## [Task objective]
For the entries below, the result should be an exact transcription of the lines from the one with "plate: present [306,300,532,383]" up to and including the one with "wall art: present [504,56,609,186]", and only those.

## [Task input]
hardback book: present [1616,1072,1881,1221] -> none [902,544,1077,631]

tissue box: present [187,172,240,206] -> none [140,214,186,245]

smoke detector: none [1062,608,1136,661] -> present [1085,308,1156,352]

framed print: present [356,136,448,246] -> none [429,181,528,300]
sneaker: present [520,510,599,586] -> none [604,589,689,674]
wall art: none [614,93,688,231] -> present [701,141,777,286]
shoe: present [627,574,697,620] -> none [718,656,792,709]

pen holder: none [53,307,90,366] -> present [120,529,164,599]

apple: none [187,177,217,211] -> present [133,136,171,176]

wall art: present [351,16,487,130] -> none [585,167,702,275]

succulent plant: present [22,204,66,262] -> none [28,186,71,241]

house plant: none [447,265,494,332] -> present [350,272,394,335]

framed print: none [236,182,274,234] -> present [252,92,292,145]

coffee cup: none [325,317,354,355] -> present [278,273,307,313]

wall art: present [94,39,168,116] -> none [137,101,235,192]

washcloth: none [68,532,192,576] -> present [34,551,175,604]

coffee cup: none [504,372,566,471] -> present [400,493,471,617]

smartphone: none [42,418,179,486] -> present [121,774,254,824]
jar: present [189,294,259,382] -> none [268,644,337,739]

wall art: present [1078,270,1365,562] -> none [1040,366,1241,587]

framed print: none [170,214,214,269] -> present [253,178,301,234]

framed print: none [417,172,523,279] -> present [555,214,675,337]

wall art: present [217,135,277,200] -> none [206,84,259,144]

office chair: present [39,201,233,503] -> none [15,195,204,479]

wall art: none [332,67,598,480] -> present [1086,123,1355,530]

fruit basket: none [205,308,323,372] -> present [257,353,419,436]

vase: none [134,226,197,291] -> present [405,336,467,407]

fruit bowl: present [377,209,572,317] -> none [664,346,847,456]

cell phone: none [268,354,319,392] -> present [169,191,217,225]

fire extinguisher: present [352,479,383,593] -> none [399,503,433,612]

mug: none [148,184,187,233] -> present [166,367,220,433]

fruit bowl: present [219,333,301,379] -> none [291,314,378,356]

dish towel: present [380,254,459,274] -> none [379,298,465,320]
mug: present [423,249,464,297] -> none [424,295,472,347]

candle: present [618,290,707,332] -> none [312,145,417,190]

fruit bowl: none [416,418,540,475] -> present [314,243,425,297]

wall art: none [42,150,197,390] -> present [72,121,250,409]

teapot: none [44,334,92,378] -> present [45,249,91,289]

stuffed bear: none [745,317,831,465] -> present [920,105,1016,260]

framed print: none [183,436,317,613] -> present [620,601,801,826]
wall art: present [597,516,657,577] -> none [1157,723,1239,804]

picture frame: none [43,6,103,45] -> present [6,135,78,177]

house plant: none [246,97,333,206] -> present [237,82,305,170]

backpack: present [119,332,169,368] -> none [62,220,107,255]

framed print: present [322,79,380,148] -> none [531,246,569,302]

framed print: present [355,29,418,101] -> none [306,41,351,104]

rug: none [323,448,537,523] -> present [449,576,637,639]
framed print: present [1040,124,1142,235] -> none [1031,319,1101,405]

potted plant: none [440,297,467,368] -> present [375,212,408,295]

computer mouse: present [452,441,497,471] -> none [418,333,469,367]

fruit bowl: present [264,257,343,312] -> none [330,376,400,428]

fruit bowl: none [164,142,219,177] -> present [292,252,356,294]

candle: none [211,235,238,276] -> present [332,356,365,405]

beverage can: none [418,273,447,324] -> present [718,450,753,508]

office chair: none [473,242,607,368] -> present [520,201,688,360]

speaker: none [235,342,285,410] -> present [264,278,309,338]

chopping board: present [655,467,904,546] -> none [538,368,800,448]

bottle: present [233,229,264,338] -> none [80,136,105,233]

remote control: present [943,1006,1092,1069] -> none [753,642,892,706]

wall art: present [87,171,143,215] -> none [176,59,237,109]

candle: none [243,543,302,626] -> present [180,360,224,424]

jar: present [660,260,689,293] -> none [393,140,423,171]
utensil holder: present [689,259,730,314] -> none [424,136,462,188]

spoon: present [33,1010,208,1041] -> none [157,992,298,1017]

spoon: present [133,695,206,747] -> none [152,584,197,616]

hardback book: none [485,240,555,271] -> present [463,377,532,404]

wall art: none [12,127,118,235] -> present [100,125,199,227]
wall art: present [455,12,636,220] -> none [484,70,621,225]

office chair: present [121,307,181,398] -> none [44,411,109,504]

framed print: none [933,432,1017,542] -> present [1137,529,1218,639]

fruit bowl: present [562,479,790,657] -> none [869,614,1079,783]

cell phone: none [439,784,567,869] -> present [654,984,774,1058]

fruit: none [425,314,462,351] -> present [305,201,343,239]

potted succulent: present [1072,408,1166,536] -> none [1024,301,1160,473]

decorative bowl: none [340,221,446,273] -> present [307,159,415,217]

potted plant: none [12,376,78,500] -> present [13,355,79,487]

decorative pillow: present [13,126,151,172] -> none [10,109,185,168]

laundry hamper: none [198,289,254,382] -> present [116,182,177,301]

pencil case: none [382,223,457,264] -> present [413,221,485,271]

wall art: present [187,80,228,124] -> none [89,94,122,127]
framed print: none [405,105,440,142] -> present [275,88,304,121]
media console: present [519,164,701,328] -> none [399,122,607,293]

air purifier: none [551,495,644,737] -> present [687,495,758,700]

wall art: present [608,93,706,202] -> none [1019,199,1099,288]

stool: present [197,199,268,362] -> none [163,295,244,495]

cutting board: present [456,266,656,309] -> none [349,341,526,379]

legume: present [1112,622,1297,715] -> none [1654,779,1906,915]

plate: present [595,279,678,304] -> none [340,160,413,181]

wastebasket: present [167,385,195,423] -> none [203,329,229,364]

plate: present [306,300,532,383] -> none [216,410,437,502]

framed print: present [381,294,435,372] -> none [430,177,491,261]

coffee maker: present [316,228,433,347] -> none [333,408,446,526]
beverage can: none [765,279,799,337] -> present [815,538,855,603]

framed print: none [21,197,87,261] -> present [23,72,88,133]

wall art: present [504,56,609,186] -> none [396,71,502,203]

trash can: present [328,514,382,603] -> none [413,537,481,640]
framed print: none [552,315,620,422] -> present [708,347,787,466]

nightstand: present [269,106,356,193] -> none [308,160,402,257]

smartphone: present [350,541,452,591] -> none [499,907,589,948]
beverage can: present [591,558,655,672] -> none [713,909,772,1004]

## [Result of this task]
plate: present [306,300,532,383] -> none [216,410,437,502]

framed print: present [381,294,435,372] -> none [430,177,491,261]

coffee maker: present [316,228,433,347] -> none [333,408,446,526]
beverage can: none [765,279,799,337] -> present [815,538,855,603]

framed print: none [21,197,87,261] -> present [23,72,88,133]

wall art: present [504,56,609,186] -> none [396,71,502,203]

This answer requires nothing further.